Everyone suddenly an expert on Northern Ireland

author avatar by 7 years ago

Absolutely everyone on the British mainland is suddenly an expert on Northern Irish politics, it has emerged today.

Irish politics have proven a nigh-intractable problem for centuries, but all of a sudden everyone on the Internet has a depth of knowledge which has eluded the world’s finest minds to date.

Popular ideas include a neat division into ‘goodies’ and ‘baddies’ allocated according to who the leader of your preferred political party is closest to, or acting like the DUP and Sinn Feinn are just the Tories and Labour under different names.

Suggestions that only someone marinated from birth in a heady broth of sectarian bitterness and grievance can truly comprehend the myriad and shifting alliances and factions were dismissed as “Lol ur stupids”.

The involvement of American commenters has been welcomed because their well-informed input always makes things tremendously better.

“I reject the idea of a complex, messy situation which risks me getting it wrong,” said Kettering-based Internet Prime Minister Simon Williams.

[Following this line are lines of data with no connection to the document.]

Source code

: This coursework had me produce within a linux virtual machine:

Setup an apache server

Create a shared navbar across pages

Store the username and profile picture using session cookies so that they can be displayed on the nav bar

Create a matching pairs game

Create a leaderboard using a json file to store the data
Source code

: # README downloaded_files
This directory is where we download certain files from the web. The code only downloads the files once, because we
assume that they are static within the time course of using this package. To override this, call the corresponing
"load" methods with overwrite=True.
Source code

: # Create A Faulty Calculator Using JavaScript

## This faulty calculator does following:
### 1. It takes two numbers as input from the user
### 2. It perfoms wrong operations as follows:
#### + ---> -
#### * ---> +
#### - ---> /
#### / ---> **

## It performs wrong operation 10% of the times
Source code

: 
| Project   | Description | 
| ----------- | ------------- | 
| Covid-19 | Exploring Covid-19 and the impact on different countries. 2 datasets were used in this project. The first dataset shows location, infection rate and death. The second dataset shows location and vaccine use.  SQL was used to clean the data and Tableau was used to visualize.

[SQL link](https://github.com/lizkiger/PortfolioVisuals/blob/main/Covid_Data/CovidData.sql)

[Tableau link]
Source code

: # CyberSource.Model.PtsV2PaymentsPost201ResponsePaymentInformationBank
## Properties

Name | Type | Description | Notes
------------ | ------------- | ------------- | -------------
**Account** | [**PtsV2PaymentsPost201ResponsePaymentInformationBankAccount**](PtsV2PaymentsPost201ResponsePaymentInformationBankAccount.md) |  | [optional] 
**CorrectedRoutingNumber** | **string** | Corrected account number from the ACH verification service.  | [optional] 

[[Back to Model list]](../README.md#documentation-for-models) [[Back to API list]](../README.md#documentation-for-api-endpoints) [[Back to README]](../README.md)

“I’d like to see a coalition government emerge, but only if it is solely based around people who I happen to think of as the ‘goodies’.

“The fact that the government has failed to accommodate all of my contradictory wishes means I win the Internet today, and they don’t deserve to be in power.

“So there,” he added, smugly.

However, any suggestion that politics is time-consuming, very expensive, involves grubby compromises and certainly features people we might not normally want to deal with has been rejected as completely unacceptable.